ARTICLE | doi:10.20944/preprints201911.0042.v1
Subject: Life Sciences, Endocrinology & Metabolomics Keywords: olivo-ponto-cerebellar atrophy (OPCA); amyotrophic lateral sclerosis (ALS); tauopathy; leukodystrophy; mass spectrometry; RT-qPCR; Ceramide Synthase (CERS2/CERS1); Serine Palmitoyltransferase 2 (Sptlc2); neutral Sphingomyelinase (Smpd3); neutral Ceramidase (Asah2); Fatty Acid Elongase (Elovl1/4/5); SCA34; SCA38; acid Sphingomyelinase (ASMase, Smpd1)
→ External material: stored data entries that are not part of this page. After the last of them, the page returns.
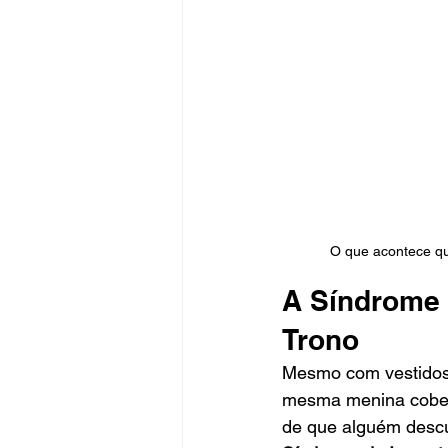
O que acontece qu
A Síndrome 
Trono
Mesmo com vestidos 
mesma menina cobert
de que alguém descu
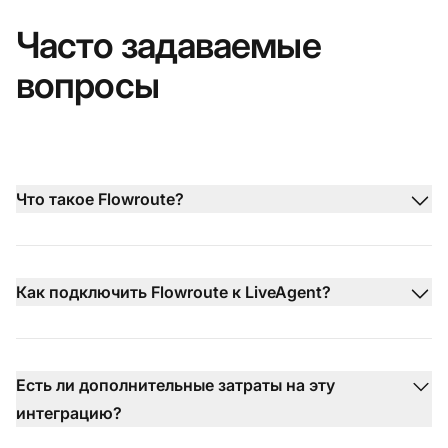
Часто задаваемые
вопросы
Что такое Flowroute?
Как подключить Flowroute к LiveAgent?
Есть ли дополнительные затраты на эту
интеграцию?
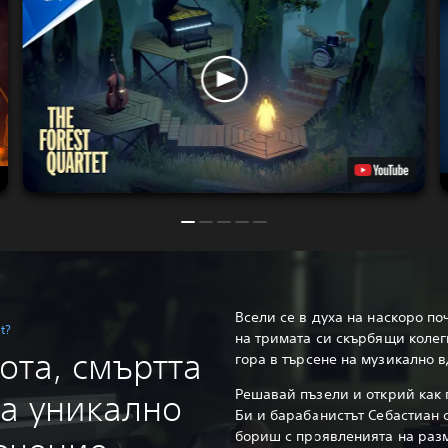
Всели се в духа на наскоро п
t?
на тримата си скърбящи колеги
ота, смъртта
гора в търсене на музикално 
Решавай пъзели и открий как 
ва уникално
Би и барабанистът Себастиан с
бориш с проявленията на раз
Online: 5 November 2019 (03:04:02 CET)
Ataxin-2 (ATXN2) acts during stress-responses, modulating mRNA translation and nutrient metabolism. Atxn2 knockout mice exhibit progressive obesity, dyslipidemia and insulin resistance. Conversely, the progressive ATXN2 gain-of-function due to polyGlutamine (polyQ) expansions leads to a dominantly inherited neurodegenerative process named spinocerebellar ataxia type 2 (SCA2), with early adipose tissue loss and late muscle atrophy. We tried to understand lipid dysregulation in a SCA2 patient brain and in an authentic mouse model. Thin layer chromatography of a patient cerebellum was compared to the lipid metabolome of Atxn2-CAG100-KnockIn (KIN) mouse spinocerebellar tissue. The human pathology caused deficits of sulfatide, galactosylceramide, cholesterol, C22/24-sphingomyelin and gangliosides GM1a/GD1b, despite quite normal levels of C18-sphingomyelin. Cerebellum and spinal cord from the KIN mouse showed a consistent decrease of various ceramides, with a significant elevation of sphingosine in the more severely affected spinal cord. Deficiency of C24/26-sphingomyelins contrasted with excess C18/20-sphingomyelin. Spinocerebellar expression profiling revealed consistent reductions of CERS protein isoforms, of Sptlc2 and Smpd3, but upregulation of Cers2 mRNA, as prominent anomalies in the ceramide-sphingosine metabolism. Reduction of Asah2 mRNA correlated to deficient S1P levels. In addition, downregulations for the elongase Elovl1, Elovl4, Elovl5 mRNAs and ELOVL4 protein explain the deficit of very-long-chain sphingomyelin. Reduced ASMase protein levels correlated to the accumulation of long-chain sphingomyelin. Overall, a deficit of myelin lipids was prominent in SCA2 nervous tissue at prefinal stage, not compensated by transcriptional adaptation of several metabolic enzymes. Myelination is controlled by mTORC1 signals, so our human and murine observations are in agreement with the known role of ATXN2 yeast, nematode and mouse orthologs as mTORC1 inhibitors and autophagy promoters.